Archive for October, 2011

Improving binary layout for progressive decompression

As I mentioned in my previous post, we recently built a prototype that would only uncompress the bits we do require from our libraries, as opposed to the complete library. Or at least try to.

The idea

The original idea was to do selective decompression of blocks as they are required. Such that instead of uncompressing the whole file, and then use it, we'd only uncompress blocks we do need, at the moment we need them. So, for example, instead of uncompressing 32KB, and then use the first and last 4KB (completely ignoring 24KB in the middle), we'd only uncompress and use the first and last 4KB.

Unfortunately, compressed streams in ZIP files are not seekable, so with the compressed data we have currently, we just can't do that. Which is why we're going to work on figuring out how to best do it with an index and how the zlib library will allow us to do so. Fortunately, one of the zlib author already has some working code doing something similar, though it's probably not usable as-is.

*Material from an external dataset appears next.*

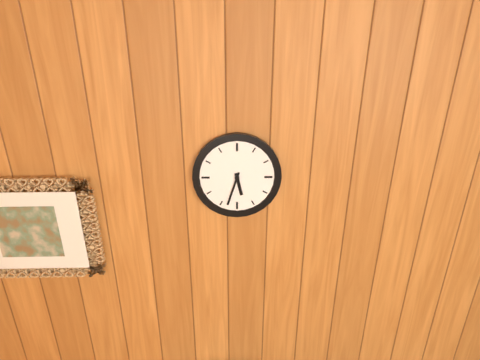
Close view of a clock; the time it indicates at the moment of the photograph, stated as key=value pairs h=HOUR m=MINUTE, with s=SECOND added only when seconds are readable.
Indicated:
h=5 m=33
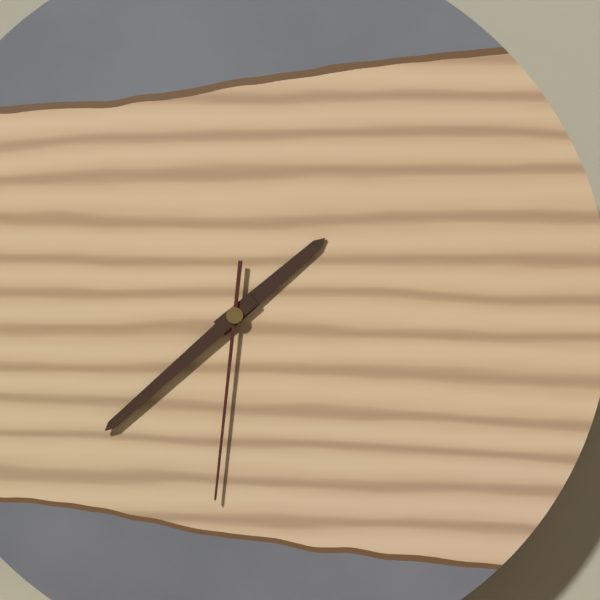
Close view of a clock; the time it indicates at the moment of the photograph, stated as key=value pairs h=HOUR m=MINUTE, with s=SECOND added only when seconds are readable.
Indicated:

Anyways, as we needed to put things together for a prototype quite rapidly and had experience with binary reordering in the past, we figured a way to get the same kind of benefit would be to improve the binary layout so that we can uncompress subsets of the file progressively, as it is used. So for example, if the order in which we need blocks looks like [10, 11, 7, 13, 17], we'd first uncompress up to the 10th blocks, then the 11th, then use the 7th, that was uncompressed earlier, then uncompress up to the 13th, and so on.

In fact, the way the prototype worked was by having a background thread doing decompression while other thread(s) would do the actual work, and when it hits a block that hasn't been uncompressed yet, wait for the required data to be reached by the background thread. The implementation was however probably racy, which led to multiple random crashes. There may also be some issues with the signal handler being used. These are details that we are expecting to figure in time.

Relocated data

The first obstacle is that when a library is loaded, relocations are performed. Relocations are basically what allows pointers in a library to point to the right place in memory. They usually apply to data sections. They can apply to code sections when the code is not PIC (Position Independent Code), but this is fortunately not the case anymore on Firefox for Android. So they apply to data sections, and data sections are at the end of libraries. Which means, under our progressive decompression scheme as explained above, we'd still have to uncompress almost the entire file.

On the long term, we should be able to apply these relocations as we uncompress each blocks, but that requires our linker to handle elfhack relocations itself, and some more tweaks to access the appropriate relocations without having to scan the entire list. But even then, data is accessed during startup. Thus until we can seek in the compressed data stream, data needs to be placed before code.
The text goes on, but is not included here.